Electronic – On board 13.56MHz RFID antenna design

nfcpcb-antennarfid

I recently stumbled upon a two-in-one NFC key designed by N-O-D-E and was astonished.

Although its original purpose is for security, I love the idea of using tact switch to decide which NFC chip is responding to the reader. So I wanted to build myself a mifare 1k version of it.

But as stated in the description:

The antenna itself was designed using this useful online generator, and it has enough inductance to run one chip at a time. It's also intentionally tuned just outside of the 13.56MHz NFC standard, for security, so you have to basically place the tag directly on top of the reader for it to work.

This part just gave me headache.
I wanted to make myself one of this is for the convenience of carrying multiple NFC chip in a small package, so I'd like to make it respond to the reader from a reasonable distance.

I have definitely no experience in antenna designing so I did a little research.

Most Mifare tags use thin wire coil as its antenna.
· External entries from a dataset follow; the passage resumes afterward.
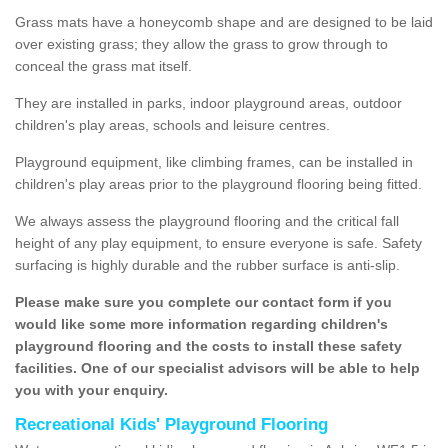
Grass mats have a honeycomb shape and are designed to be laid
over existing grass; they allow the grass to grow through to
conceal the grass mat itself.
They are installed in parks, indoor playground areas, outdoor
children's play areas, schools and leisure centres.
Playground equipment, like climbing frames, can be installed in
children's play areas prior to the playground flooring being fitted.
We always assess the playground flooring and the critical fall
height of any play equipment, to ensure everyone is safe. Safety
surfacing is highly durable and the rubber surface is anti-slip.
Please make sure you complete our contact form if you
would like some more information regarding children's
playground flooring and the costs to install these safety
facilities. One of our specialist advisors will be able to help
you with your enquiry.
Recreational Kids' Playground Flooring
Those antennas have large hollow in the middle and as far as I know, if the turns of the coil are same, larger antenna hollow (area) can make the tag respond from greater distance.
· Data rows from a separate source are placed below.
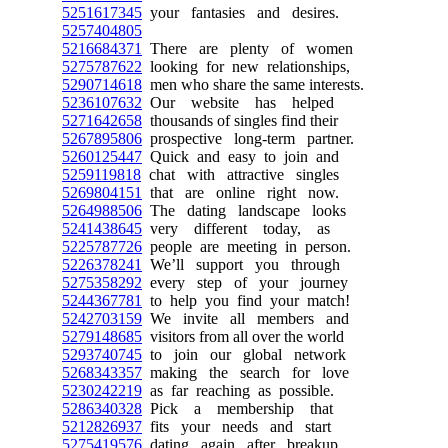
5251617345
your fantasies and desires.
5257404805
5216684371
There are plenty of women
5275787622
looking for new relationships,
5290714618
men who share the same interests.
5236107632
Our website has helped
5271642658
thousands of singles find their
5267895806
prospective long-term partner.
5260125447
Quick and easy to join and
5259119818
chat with attractive singles
5269804151
that are online right now.
5264988506
The dating landscape looks
5241438645
very different today, as
5225787726
people are meeting in person.
5226378241
We’ll support you through
5275358292
every step of your journey
5244367781
to help you find your match!
5242703159
We invite all members and
5279148685
visitors from all over the world
5293740745
to join our global network
5268343357
making the search for love
5230242219
as far reaching as possible.
5286340328
Pick a membership that
5212826937
fits your needs and start
5275419576
dating again after breakup.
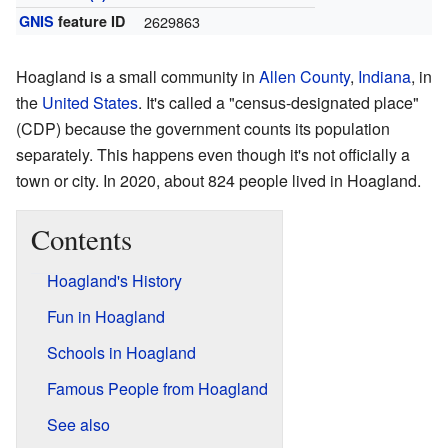
GNIS
feature ID
2629863
Hoagland is a small community in
Allen County
,
Indiana
, in
the
United States
. It's called a "census-designated place"
(CDP) because the government counts its population
separately. This happens even though it's not officially a
town or city. In 2020, about 824 people lived in Hoagland.
Contents
Hoagland's History
Fun in Hoagland
Schools in Hoagland
Famous People from Hoagland
See also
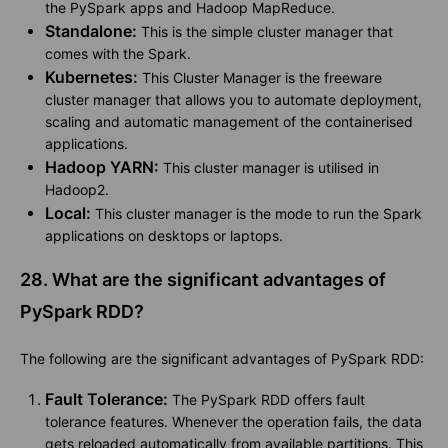
the PySpark apps and Hadoop MapReduce.
Standalone:
This is the simple cluster manager that
comes with the Spark.
Kubernetes:
This Cluster Manager is the freeware
cluster manager that allows you to automate deployment,
scaling and automatic management of the containerised
applications.
Hadoop YARN:
This cluster manager is utilised in
Hadoop2.
Local:
This cluster manager is the mode to run the Spark
applications on desktops or laptops.
28. What are the significant advantages of
PySpark RDD?
The following are the significant advantages of PySpark RDD:
Fault Tolerance:
The PySpark RDD offers fault
tolerance features. Whenever the operation fails, the data
gets reloaded automatically from available partitions. This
But, in N-O-D-E's design, he uses much wider wire and filled the whole antenna.
enter image description here

which makes me really curious.

Most NFC antennas printed on a PCB are wide wire with few turns, why don't they make thinner wire with more turns and larger hollow?

At fist I was wondering if filling antenna area would have negative affect on inductance, but from ST edesign suite I know that filling the middle area may even increase inductance.
enter image description here

The design of on board antenna and coil antenna seems conflicting to me.

I wonder which kind of design is best suited for pcb printing and would like to know the difference between using wide and thin wires for antennas.

Best Answer

Interesting reference documents:

They basically say that:

  • reading distance will be related to antenna diameter,
  • inductance should be kept in the 0.3-3µH range.

Here you are facing "passive" (in spec terminology) NFC communication. This is done through load modulation. Communication medium is a transformer[1].

Being a transformer, voltage at secondary coil poles is a factor of the number of turns. So the more turns, the more voltage (and the less current). Because we use digital ICs with clamping diodes on secondary side, having more voltage there makes little interest: it will flow through clamping diodes and will basically be useless.

Another important design consideration for a PCB with both antenna and components is that you should not block the magnetic field with the chips and traces. Keep antenna trace at the outer region of board, put components in the middle.

1: Then talking about antenna is somewhat wrong, but this is the usual terminology, so we'll keep it. "Active" communication, on the other hand, is much more like using antennas -- that's why NFC antenna requirements are different depending on whether you intend to use passive only or both communication methods.